O diretor de Política Monetária do Banco Central, Luiz Fernando Figueiredo, anunciou na noite desta quarta-feira que – a partir de janeiro de 2002 – o BC voltará a atuar no mercado de câmbio à vista somente nos momentos de alta volatilidade e de baixa liquidez. “Voltaremos a fazer o que sempre fizemos”, afirmou.

Ele acrescentou que até o final deste ano a mesa de câmbio do BC continuará vendendo diariamente US$ 50 milhões até completar os US$ 6 bilhões anunciados em julho passado. “Essa política de venda diária de dólares cumpriu o seu objetivo, que era o de apoiar o balanço de pagamentos no segundo semestre deste ano, e já não há mais sentido mantê-la”, afirmou Figueiredo.

Sobre a possibilidade de o BC vir a atuar no mercado de câmbio futuro, o diretor do BC disse que por enquanto não há intenção de se colocar essa idéia em prática.

Já o diretor de Assuntos Internacionais do BC, Daniel Gleizer, anunciou que o governo poderá fazer no mercado externo, em 2002, captações de até US$ 5 bilhões. Segundo o diretor, os vencimentos de compromissos externos do setor público no ano que vem são de US$ 2,9 bilhões.
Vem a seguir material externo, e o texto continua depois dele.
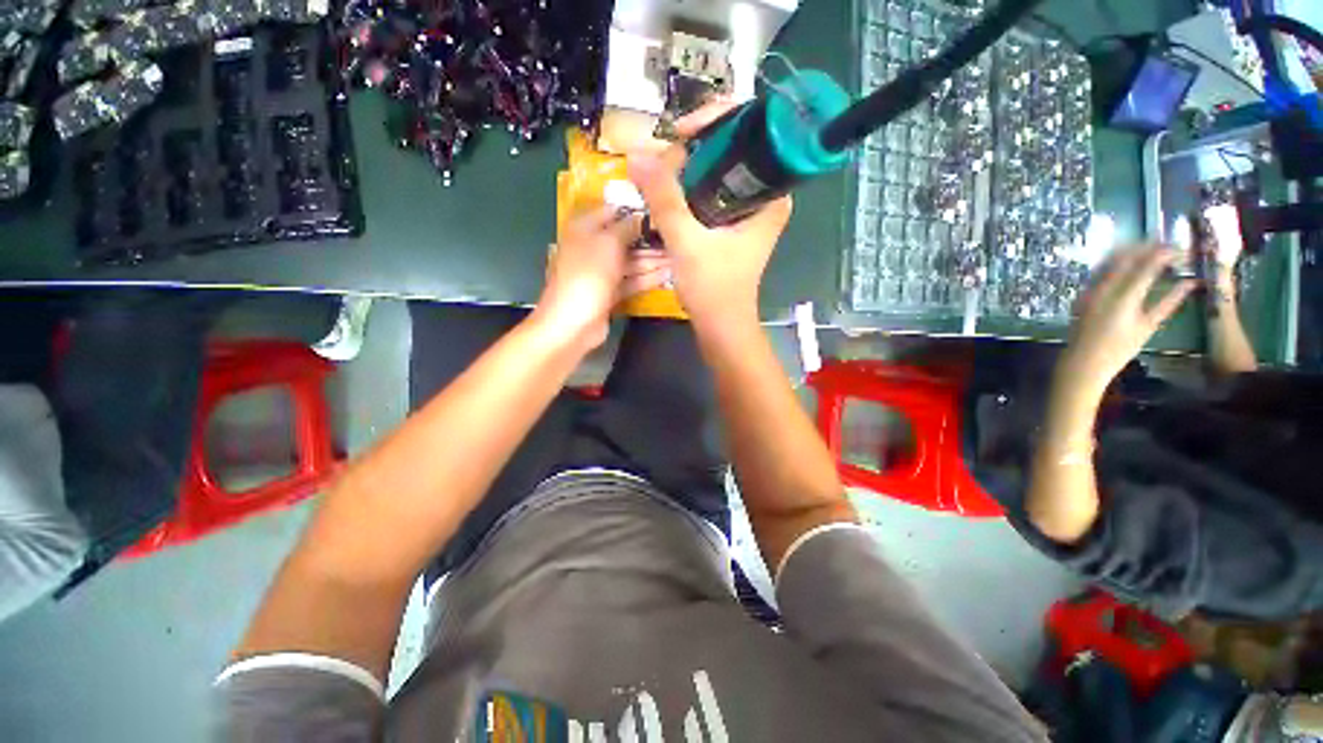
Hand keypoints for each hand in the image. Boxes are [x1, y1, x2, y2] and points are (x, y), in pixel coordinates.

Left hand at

Gleizer informou que, ao contrário de 2000 e 2001, o BC resolveu agora não anunciar um intervalo de captações. Isso porque, com a operação realizada com as chamadas “polonetas”, o Brasil já captou US$ 2,5 bilhões, o que, segundo ele, acaba funcionando como “um piso” para as captações externas em 2002. “Os recursos que ingressaram com a operação das polonetas já são quase a totalidade da necessidade de rolagem de 2002.”

Em 2001, segundo o diretor, as captações externas somaram, até agora, US$ 6,8 bilhões, além de um ingresso de US$ 500 milhões, fruto da liberação de garantias registradas no lançamento do papel BR-2024 e da operação das polonetas. O intervalo de captações externas definidas pelo BC para 2001 havia sido de US$ 5 bilhões a US$ 7 bilhões.

Gleizer destacou que o limite de captações estabelecido para 2002 inclui apenas as chamadas operações “puras”, ou seja, não abrange o retorno de garantias, caso sejam feitas trocas de papéis no ano que vem.

O diretor de Assuntos Internacionais informou que a primeira parcela de US$ 200 milhões do empréstimo concedido pelo BID ao Brasil poderá entrar no País ainda este ano. O valor total do empréstimo é de US$ 500 milhões. A segunda parcela, de US$ 300 milhões, ingressará até o final do primeiro trimestre de 2002. Segundo Gleizer, esses recursos irão direto para as reservas internacionais (sem passar pelo mercado) e serão utilizados para projetos na área social.